EXTRACTED ENTRIES —
☆ ☆ ☆ ☆ ☆

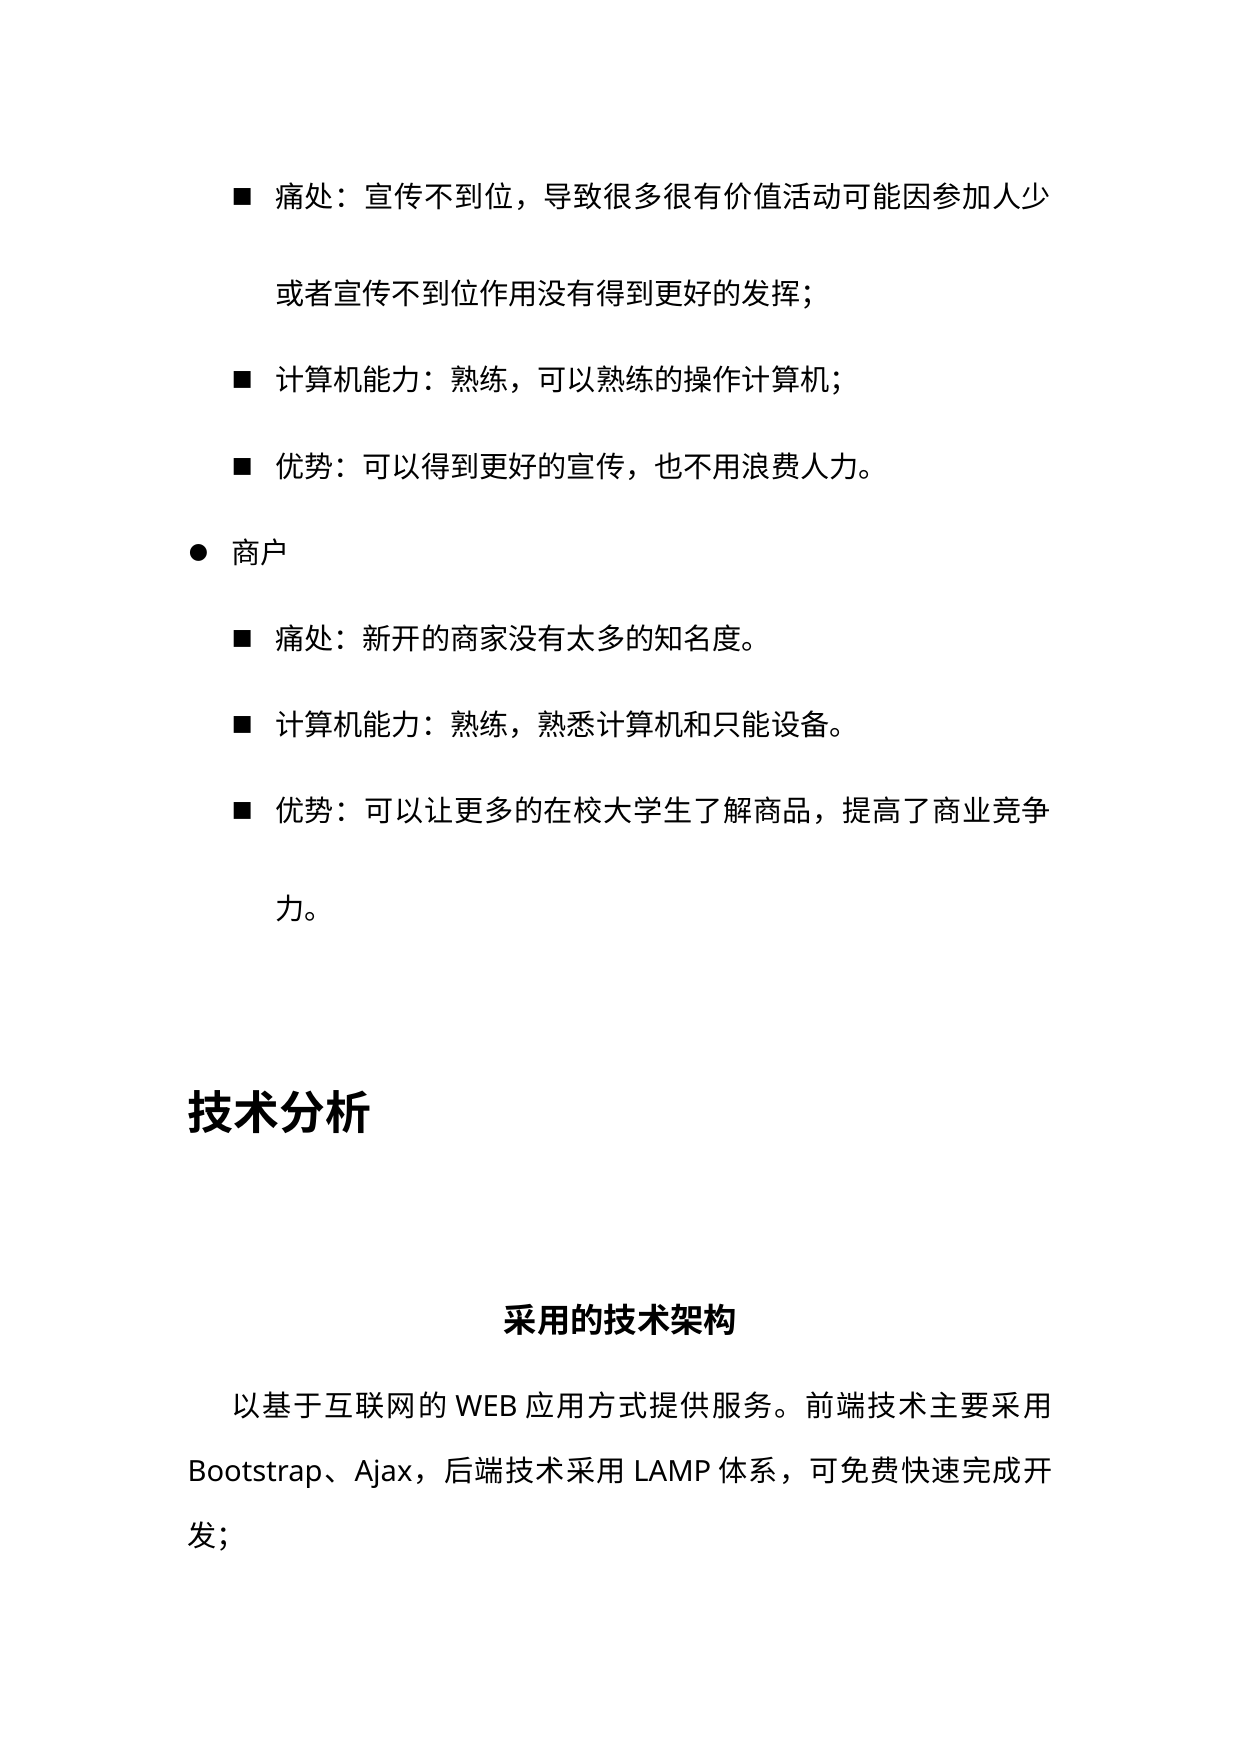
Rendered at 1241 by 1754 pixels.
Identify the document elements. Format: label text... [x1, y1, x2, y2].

list 优势：可以得到更好的宣传，也不用浪费人力。 [231, 432, 1053, 497]
list 计算机能力：熟练，可以熟练的操作计算机； [231, 346, 1053, 411]
list 痛处：宣传不到位，导致很多很有价值活动可能因参加人少或者宣传不到位作用没有得到更好的发挥； [231, 162, 1053, 324]
list 痛处：新开的商家没有太多的知名度。 [231, 604, 1053, 669]
subtitle 采用的技术架构 [187, 1286, 1053, 1351]
text 以基于互联网的WEB应用方式提供服务。前端技术主要采用Bootstrap、Ajax，后端技术采用LAMP体系，可免费快速完成开发； [187, 1371, 1053, 1566]
subtitle 技术分析 [187, 1060, 1053, 1158]
list 商户 [187, 518, 1053, 583]
list 计算机能力：熟练，熟悉计算机和只能设备。 [231, 690, 1053, 755]
list 优势：可以让更多的在校大学生了解商品，提高了商业竞争力。 [231, 776, 1053, 939]
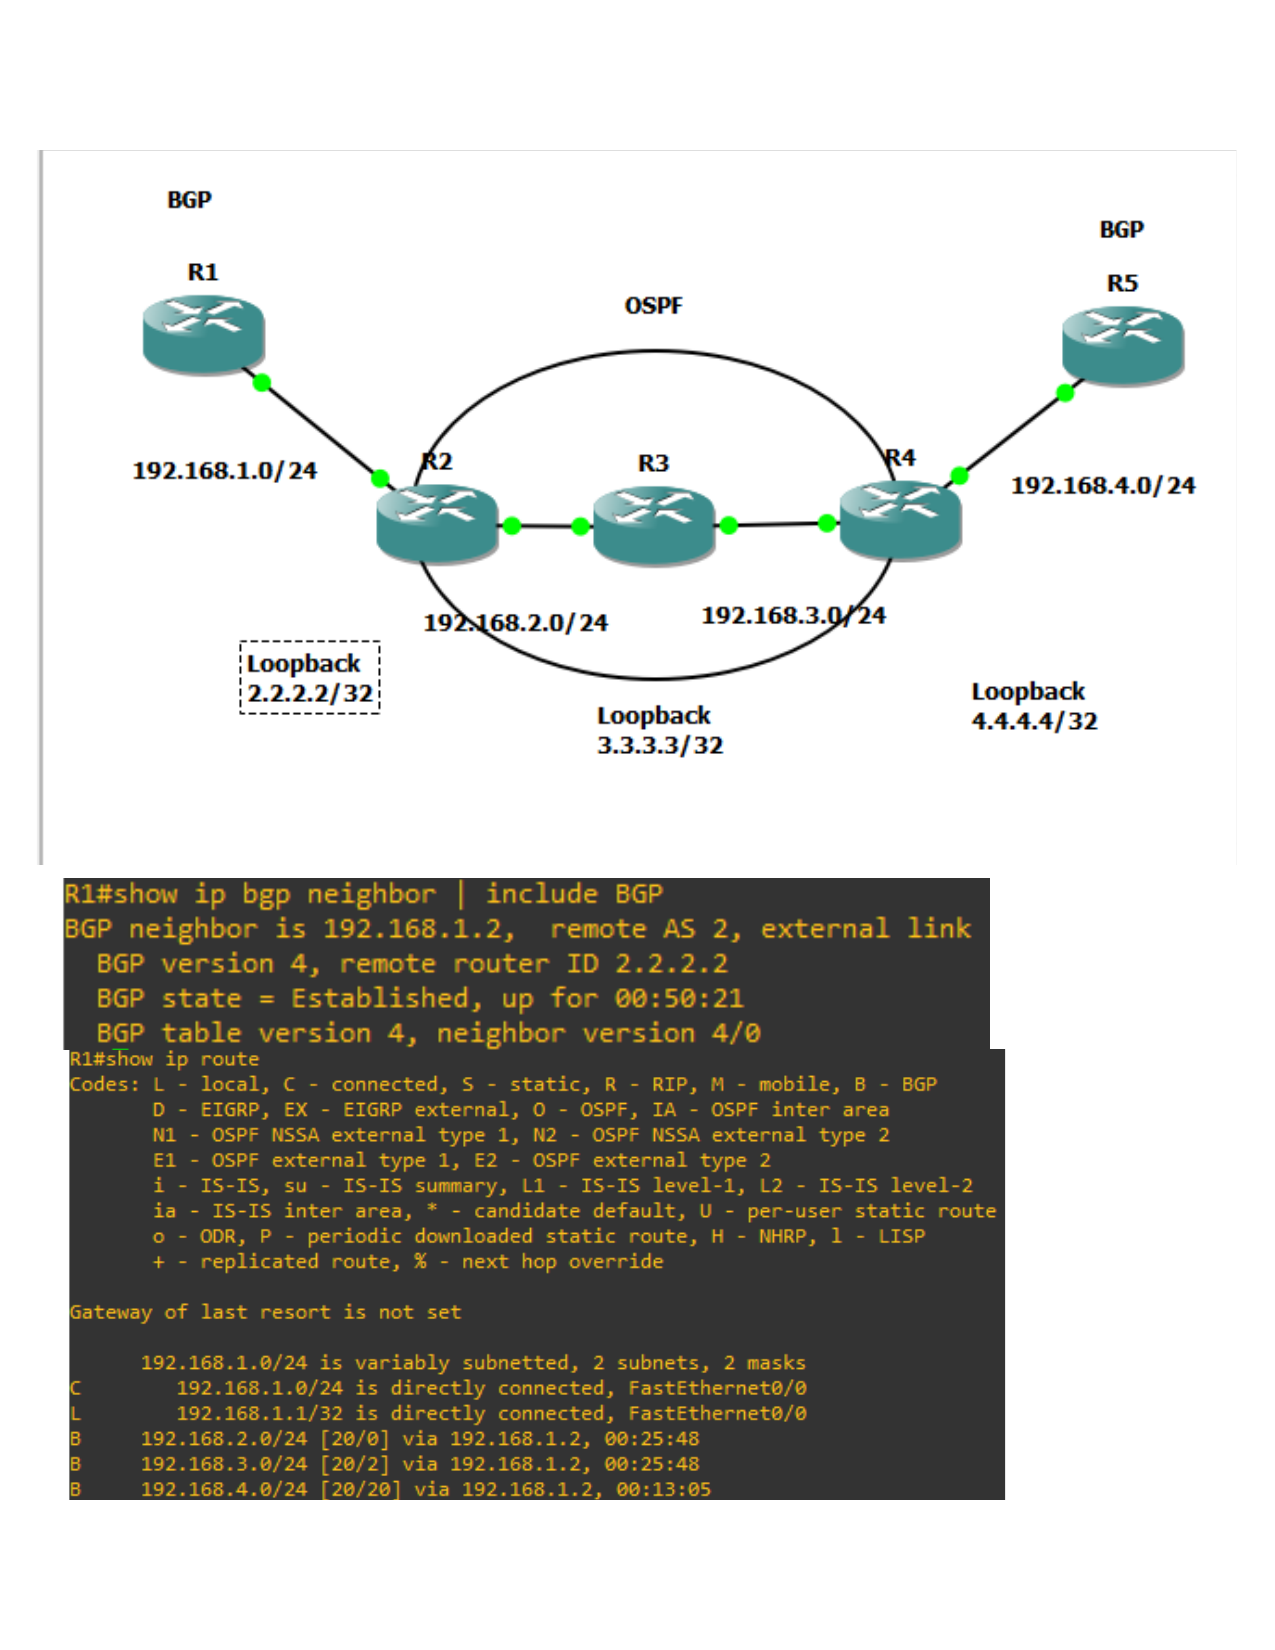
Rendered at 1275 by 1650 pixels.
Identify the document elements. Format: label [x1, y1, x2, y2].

☆ ☆ ☆ ☆ ☆

PROBLEM TO SOLVE — Check each line of the data for "pixels". Copy the lines where it turns up.

EXPECTED ANSWER —
Rendered at 1241 by 1754 pixels.
Rendered at 1275 by 1650 pixels.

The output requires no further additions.